The shares, which will be listed on the Catalist board, represent 15.13 per cent of the group's enlarged share capital of 282.8 million shares immediately after the IPO.
At S$0.25 each, the new share is priced at a multiple of 6.99 times the group's historical earnings per share of 3.6 Singapore cents for the financial year ended Dec 31, 2015.
The company plans to use the net proceeds of about S$9.2 million to expand and diversify its business. It "may also explore mergers and acquisitions, joint ventures, and/or strategic alliances" that complement its operations. It also intends to use some of the funds for research and development as well as to boost operational productivity.
"Upon the completion of the process improvement plan, the number of batches that we can blend per day is expected to increase. Barring unforeseen circumstances, we expect to commence the . . . improvements in the third quarter of 2016 and to complete them by the first quarter of 2017. The process improvement plan is estimated to cost approximately S$0.4 million and will be financed through internal resources and/or government funding," United Global said in its prospectus.
The company is also looking at expanding its presence in existing markets, as well as exploring possible collaboration opportunities in Myanmar and Bangladesh.
For the fiscal year 2015, it made a net profit of US$6.24 million, up from US$3.37 million in FY2014 and US$3.27 in FY2013. Revenue was US$99.86 million in FY2015, US$118.69 million in FY2014 and US$102.15 million in FY2013.

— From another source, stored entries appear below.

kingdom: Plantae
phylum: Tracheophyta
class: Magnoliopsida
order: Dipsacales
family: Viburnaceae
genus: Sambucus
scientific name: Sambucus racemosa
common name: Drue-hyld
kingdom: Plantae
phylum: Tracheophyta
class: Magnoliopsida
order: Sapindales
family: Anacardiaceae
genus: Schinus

Looking ahead, its directors expect sales volume in the manufacturing business segment to increase moderately in line with the expected growth in the global lubricant market, while sales volume in the trading business segment to decrease due mainly to an expected decrease in orders from the Greater China region as a result of expected increase in competition.
The average unit selling price of its products is expected to be lower than last year. Hence, overall profit margin is seen falling marginally.
". . . our directors are of the view that our revenue and profit for FY2016 may not be at the level of that in FY2015", it said.
After the placement, United Global's non-executive chairman, Wiranto (name as given in final prospectus), and executive director and chief executive officer Jacky Tan will hold 50.9 per cent and 34 per cent of the company respectively. Mr Wiranto is the father-in-law of Mr Tan.